** What the exercise asks **
Give again, unaltered, the lines of the listing below that run from the line having "hfov_deg: 25.8" through the line having "focal_mm: 4.12".

** Record set **
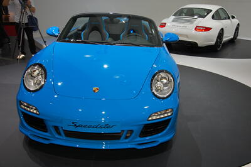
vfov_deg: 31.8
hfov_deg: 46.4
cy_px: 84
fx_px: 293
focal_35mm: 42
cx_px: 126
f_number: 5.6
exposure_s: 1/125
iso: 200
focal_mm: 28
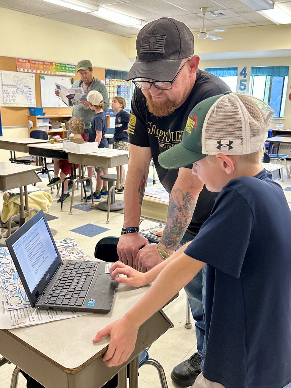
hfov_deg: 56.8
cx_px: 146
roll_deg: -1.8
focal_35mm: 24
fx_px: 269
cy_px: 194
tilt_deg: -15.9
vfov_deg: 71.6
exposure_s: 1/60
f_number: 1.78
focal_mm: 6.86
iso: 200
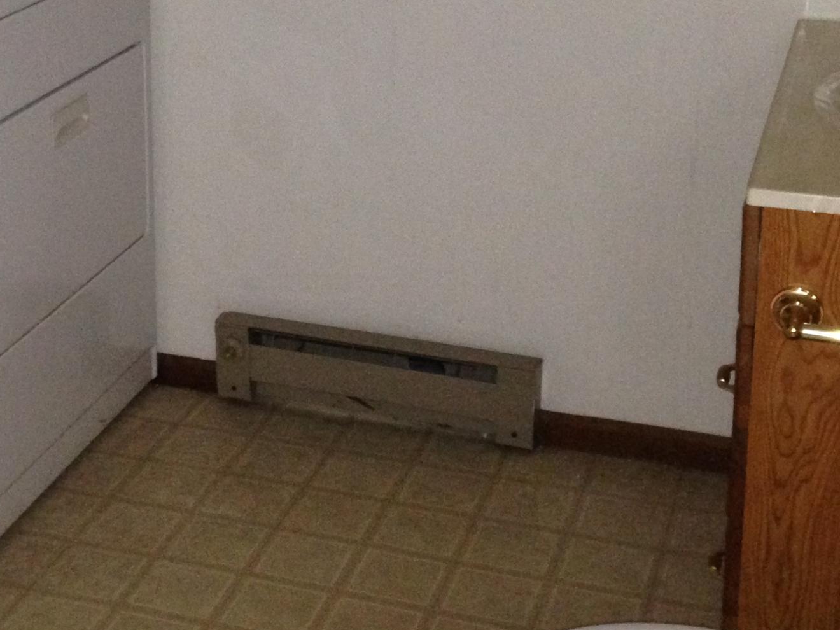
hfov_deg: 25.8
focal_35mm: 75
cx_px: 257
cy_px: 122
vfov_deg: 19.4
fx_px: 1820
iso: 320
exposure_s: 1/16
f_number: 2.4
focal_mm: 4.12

---

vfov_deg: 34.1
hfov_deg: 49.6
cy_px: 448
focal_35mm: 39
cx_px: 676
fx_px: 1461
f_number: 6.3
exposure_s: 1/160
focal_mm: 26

** Output for this exercise **
hfov_deg: 25.8
focal_35mm: 75
cx_px: 257
cy_px: 122
vfov_deg: 19.4
fx_px: 1820
iso: 320
exposure_s: 1/16
f_number: 2.4
focal_mm: 4.12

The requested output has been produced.